The Spring Symposium of Byzantine Studies is approaching – the meeting will be held between 17 and 19 March at Corpus Christi College & All Souls College, Oxford. This year's edition is focused on material religion in Byzantium and beyond, and will explore various methods for the study of day-to-day religious activities, emphasizing studies on small objects and digital instruments of research.
On Saturday, 18 March, Pawel will present our project and give a talk “At the mines they built places of worship.” Material Evidence for Religious Activities at Quarries and Mines in late antique Asia Minor. In his paper, he will discuss the issue of documenting religious graffiti and rock inscriptions made by late antique stonecutters and miners.
Abstract: In my communication, I will present new finds of a survey conducted as part of the project Marmora Asiatica (NCN 2012/07/E/HS3/03971) in the quarries of Prokonnesos.
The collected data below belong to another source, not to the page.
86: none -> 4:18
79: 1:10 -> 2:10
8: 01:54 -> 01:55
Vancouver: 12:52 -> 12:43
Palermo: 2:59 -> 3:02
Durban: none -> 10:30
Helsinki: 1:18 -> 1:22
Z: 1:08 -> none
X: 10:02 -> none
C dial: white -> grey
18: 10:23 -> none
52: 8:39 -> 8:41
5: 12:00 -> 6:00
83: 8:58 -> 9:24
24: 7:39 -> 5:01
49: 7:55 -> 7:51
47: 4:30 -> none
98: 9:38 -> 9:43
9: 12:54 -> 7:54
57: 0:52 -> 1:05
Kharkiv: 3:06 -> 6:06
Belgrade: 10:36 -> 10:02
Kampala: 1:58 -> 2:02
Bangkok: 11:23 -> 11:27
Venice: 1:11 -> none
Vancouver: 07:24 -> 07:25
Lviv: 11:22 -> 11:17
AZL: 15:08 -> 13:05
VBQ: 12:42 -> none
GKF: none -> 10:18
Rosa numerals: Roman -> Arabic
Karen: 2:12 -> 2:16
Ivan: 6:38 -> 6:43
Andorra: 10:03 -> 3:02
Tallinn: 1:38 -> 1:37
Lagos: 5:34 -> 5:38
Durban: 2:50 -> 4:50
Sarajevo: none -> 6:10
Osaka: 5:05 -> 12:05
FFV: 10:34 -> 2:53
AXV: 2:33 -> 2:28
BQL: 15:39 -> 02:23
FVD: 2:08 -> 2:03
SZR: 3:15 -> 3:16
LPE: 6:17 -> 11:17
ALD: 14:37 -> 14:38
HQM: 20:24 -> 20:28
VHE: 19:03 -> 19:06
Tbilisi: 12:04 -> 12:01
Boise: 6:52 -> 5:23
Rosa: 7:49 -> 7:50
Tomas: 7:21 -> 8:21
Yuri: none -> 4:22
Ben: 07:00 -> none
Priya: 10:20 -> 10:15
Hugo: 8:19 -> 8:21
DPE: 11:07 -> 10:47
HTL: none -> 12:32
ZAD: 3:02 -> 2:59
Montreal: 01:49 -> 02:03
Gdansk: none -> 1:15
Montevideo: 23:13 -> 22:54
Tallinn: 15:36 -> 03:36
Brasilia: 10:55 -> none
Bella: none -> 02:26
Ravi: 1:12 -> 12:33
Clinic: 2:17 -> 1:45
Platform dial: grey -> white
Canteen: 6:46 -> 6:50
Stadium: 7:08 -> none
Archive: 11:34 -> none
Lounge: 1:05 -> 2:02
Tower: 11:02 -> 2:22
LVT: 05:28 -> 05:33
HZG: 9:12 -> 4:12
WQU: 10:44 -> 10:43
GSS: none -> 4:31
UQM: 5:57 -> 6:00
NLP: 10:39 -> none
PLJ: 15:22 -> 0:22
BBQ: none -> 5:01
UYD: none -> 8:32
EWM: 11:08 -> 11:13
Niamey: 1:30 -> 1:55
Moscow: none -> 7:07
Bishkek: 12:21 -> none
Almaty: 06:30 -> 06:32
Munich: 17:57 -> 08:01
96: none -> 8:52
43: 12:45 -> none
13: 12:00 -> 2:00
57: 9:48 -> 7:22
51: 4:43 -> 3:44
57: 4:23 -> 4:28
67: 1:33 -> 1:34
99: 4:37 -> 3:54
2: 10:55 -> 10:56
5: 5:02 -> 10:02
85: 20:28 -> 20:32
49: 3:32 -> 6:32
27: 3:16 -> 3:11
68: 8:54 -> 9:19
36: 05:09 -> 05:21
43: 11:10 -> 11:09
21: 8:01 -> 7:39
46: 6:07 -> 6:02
These encompass religious graffiti – crosses and orant figures of different quality – inside an unfinished sarcophagus, abandoned in one of the quarries in the north-eastern part of the island. The shapes of the graffiti find parallels at other centres of extraction of marble (Dokimeion, Göktepe, etc.), and can be products of workers or, perhaps, monks who later resettled abandoned quarries. An overview of these finds is also a prolegomenon to a wider study of religious activities and their material traces at complexes such as quarries and workshops dressing the stone, which will be one of the research strands of the STONE-MASTERS project, a newly established, ERC-funded project (ERS SG 101040152), exploring the role of stonecutters and mosaicists as agents of cultural transfer.